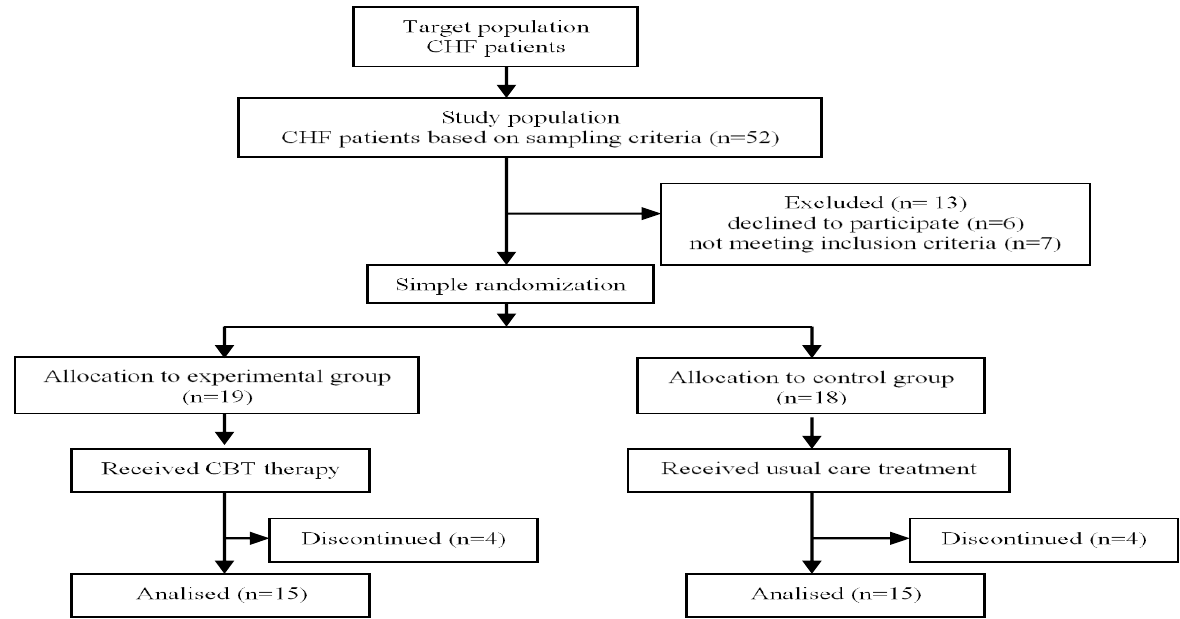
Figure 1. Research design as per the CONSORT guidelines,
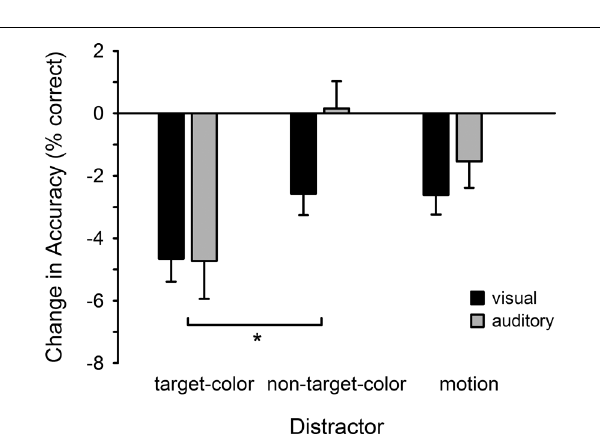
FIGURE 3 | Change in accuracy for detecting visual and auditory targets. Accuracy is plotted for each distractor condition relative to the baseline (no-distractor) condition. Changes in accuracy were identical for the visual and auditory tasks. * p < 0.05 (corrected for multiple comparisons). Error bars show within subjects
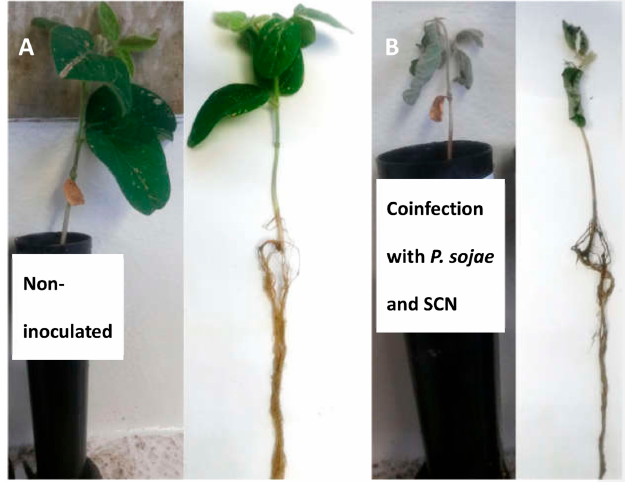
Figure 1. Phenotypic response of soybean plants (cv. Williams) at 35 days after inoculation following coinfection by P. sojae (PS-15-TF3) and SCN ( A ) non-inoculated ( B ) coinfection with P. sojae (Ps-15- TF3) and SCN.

○ ○ ○

PROBLEM TO SOLVE
Give again, exactly, the lines from the start of the data through the one holding "FIGURE 3 | Change"; omit the pictures.

YOUR SOLUTION
Figure 1. Research design as per the CONSORT guidelines,
FIGURE 3 | Change in accuracy for detecting visual and auditory targets. Accuracy is plotted for each distractor condition relative to the baseline (no-distractor) condition. Changes in accuracy were identical for the visual and auditory tasks. * p < 0.05 (corrected for multiple comparisons). Error bars show within subjects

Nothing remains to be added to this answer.